En six ans de tatouage, Polina est passée de ses premières expériences et du dessin de portraits à la construction de sa propre direction artistique reconnaissable. En 2015, elle a fait sa première apparition en festival au sein de l'équipe iNKPPL à Saint-Pétersbourg, et peu après, elle a remporté le prix Best of Day Color à la convention "Colors of the Polar Day" à Mourmansk pour une composition forestière avec des baies du nord, des amanites tue-mouches et des fougères. En 2016, Polina a été juge dans deux catégories à la convention internationale de tatouage de Hebei en Chine et a remporté la troisième place pour un tatouage de bourdon miniature mais techniquement précis.

Aujourd'hui, Polina prouve avec confiance que le tatouage botanique peut être délicat et intime tout en ayant une réelle force dans un format festival. C'est ce dont nous avons parlé dans cette interview.

Tatoueuse Polina Red Head 

Polina, raconte-nous un peu ton parcours : d'où viens-tu, où travailles-tu maintenant et depuis combien de temps tatoues-tu ?

— Je suis originaire de la République ensoleillée de Khakassie. C'est un endroit très spécial pour moi, et je pense que sa nature unique a eu une forte influence sur moi. Ces trois dernières années, j'ai vécu et travaillé à Saint-Pétersbourg. J'aime que des endroits si différents se soient réunis dans ma vie : d'un côté, la nature, le silence et le calme ; de l'autre, une grande ville avec son esthétique, son atmosphère créative et son inspiration.

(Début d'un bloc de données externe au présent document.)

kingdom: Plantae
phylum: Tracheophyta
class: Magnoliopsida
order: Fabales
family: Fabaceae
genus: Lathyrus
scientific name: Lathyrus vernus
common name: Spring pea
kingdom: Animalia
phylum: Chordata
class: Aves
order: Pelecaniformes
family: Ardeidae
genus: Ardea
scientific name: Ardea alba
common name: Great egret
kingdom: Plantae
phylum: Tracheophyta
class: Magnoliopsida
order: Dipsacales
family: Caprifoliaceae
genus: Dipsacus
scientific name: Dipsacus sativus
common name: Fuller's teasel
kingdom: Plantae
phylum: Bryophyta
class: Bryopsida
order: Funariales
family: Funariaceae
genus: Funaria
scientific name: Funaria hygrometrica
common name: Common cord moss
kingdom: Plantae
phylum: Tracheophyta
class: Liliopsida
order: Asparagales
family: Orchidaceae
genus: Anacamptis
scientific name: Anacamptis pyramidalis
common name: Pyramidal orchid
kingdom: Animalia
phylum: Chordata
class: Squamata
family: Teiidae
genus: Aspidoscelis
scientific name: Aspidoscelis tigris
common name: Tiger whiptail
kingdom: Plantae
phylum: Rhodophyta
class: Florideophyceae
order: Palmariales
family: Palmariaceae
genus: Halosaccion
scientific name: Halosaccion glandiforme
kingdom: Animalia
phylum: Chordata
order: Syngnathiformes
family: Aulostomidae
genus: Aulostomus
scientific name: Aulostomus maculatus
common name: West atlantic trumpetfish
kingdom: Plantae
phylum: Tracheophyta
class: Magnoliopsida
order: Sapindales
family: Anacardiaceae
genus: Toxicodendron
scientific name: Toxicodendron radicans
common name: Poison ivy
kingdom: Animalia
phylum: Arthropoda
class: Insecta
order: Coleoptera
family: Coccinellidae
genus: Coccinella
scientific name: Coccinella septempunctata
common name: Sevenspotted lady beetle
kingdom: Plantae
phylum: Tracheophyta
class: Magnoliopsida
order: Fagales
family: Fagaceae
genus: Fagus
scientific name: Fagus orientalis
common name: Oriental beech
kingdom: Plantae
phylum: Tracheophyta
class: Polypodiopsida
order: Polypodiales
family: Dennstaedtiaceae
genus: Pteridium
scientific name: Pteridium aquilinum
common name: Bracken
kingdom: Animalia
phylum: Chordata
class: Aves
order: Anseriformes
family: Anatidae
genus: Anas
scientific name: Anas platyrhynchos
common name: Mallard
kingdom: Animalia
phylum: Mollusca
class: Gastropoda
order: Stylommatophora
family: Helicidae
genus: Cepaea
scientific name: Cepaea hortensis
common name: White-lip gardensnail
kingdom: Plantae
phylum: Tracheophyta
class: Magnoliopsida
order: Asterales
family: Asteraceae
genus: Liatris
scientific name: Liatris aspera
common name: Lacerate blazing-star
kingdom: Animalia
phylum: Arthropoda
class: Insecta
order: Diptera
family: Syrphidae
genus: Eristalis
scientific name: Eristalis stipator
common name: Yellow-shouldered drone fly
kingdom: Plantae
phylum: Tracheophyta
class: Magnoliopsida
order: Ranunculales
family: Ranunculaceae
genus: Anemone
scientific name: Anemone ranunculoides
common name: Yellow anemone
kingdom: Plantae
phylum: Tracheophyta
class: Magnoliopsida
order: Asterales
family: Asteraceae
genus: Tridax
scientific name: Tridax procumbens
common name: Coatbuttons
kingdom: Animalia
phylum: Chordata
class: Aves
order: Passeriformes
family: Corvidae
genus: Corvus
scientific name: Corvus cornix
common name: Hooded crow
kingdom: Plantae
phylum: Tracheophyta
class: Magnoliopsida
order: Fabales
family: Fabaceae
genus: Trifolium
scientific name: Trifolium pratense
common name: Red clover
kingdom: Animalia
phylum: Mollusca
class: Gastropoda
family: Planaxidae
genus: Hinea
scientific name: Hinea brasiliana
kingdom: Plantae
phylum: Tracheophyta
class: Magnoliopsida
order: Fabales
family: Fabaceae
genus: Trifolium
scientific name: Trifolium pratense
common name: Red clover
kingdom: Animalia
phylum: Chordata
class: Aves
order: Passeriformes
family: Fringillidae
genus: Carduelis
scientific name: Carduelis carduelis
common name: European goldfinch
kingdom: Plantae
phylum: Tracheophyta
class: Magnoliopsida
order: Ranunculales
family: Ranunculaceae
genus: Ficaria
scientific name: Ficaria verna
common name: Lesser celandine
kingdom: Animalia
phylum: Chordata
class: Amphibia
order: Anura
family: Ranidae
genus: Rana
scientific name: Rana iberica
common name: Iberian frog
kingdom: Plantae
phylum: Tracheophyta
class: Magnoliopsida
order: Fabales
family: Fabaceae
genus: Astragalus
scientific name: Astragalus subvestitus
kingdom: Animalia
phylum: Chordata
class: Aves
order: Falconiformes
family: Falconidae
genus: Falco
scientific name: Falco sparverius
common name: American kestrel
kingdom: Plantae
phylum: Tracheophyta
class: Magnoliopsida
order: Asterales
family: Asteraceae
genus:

Je tatoue depuis six ans maintenant. Pendant ce temps, le tatouage est devenu bien plus qu'un simple travail pour moi. Je me développe constamment, je cherche de nouvelles idées, j'expérimente, j'apprends et j'approfondis ma propre direction.

Tatoueuse Polina Red Head 

Comment es-tu arrivée dans le tatouage ? Avais-tu une formation artistique avant cela ?

— Je dessine depuis aussi longtemps que je me souvienne. Alors que beaucoup de gens de mon âge sortaient et faisaient la fête, je restais tranquillement à la maison, jouais à des jeux vidéo et dessinais. Le dessin est venu à moi tout naturellement. Je suppose que c'était l'un de ces cas où l'on peut parler d'une inclination ou d'un talent inné.

Adolescente, je suis devenue profondément fascinée par les portraits, et j'ai commencé à progresser assez rapidement dans cette direction. J'étais intéressée par la capture de la ressemblance d'une personne, et avec le temps, je suis devenue de mieux en mieux. À un moment donné, les commandes ont commencé à affluer, et c'est grâce à mon art que j'ai commencé à gagner de l'argent. Ce fut une expérience importante pour moi : j'ai réalisé que ce que j'aimais et savais faire pouvait être plus qu'un simple passe-temps. Cela pouvait devenir quelque chose de précieux pour d'autres personnes.

Tatoueuse Polina Red Head 

Je suis arrivée dans le tatouage de manière assez spontanée. Un jour, lors d'une séance avec ma propre tatoueuse, j'ai découvert par hasard qu'elle allait enseigner à un gars. Cela a vraiment attiré mon attention, car avant cela, je n'avais jamais pensé que l'on pouvait entrer dans ce domaine en apprenant directement d'un tatoueur. Quelque chose a fait tilt à ce moment-là, et j'ai réalisé que je voulais essayer aussi.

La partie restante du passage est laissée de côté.